Talk:Mozilla Addons

From Archiveteam
Revision as of 03:26, 30 September 2018 by Swicher (talk | contribs) (Add parameters to WARC download in Wget command)
(diff) ← Older revision | Latest revision (diff) | Newer revision → (diff)
Jump to: navigation, search

A few days ago I commented in the chat about some scripts in which I was working to download Mozilla extensions and related pages. I uploaded the code to https://github.com/aaferrari/amo-links-getter for those interested in using it or integrating it with the Warrior.

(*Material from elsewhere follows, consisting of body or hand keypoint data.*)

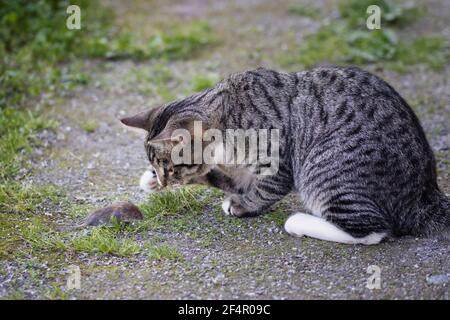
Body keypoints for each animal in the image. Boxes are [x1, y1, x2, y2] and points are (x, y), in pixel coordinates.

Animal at [120, 65, 450, 245]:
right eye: (159, 167)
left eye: (170, 168)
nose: (163, 180)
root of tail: (426, 194)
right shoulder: (238, 169)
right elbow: (221, 176)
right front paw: (149, 180)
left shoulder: (278, 163)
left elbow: (263, 190)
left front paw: (242, 205)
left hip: (324, 168)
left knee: (372, 230)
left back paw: (298, 221)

After several days of running I got a list with more than a million links to download (the list is here) but I do not think I can download everything before Mozilla deactivates/deletes the classic extensions, so I would like more people to also take care of this.

To download the links you can use the following command:

wget --header "Cookie: mamo=off" -k -x -e robots=off -H -o messages.txt -nc -i "mozilla addons url list.txt" --mirror --warc-file="addons.mozilla.org

Explanation of some parameters:

  • --header: It allows to download the pages with the classic design. This is optional but it facilitates the parsing (if necessary) and I am not sure that the pages render correctly once they are downloaded with the new style.
  • -k: Makes links in the downloaded HTML or CSS point to local files.
  • -x: Force the creation of directories.
  • -H: Obtains external resources of a page (such as CSS files or images).
  • -o: Save the output of the program to a file.
  • -nc: Avoid overwriting already downloaded files.

--Swicher (talk) 00:34, 30 September 2018 (UTC)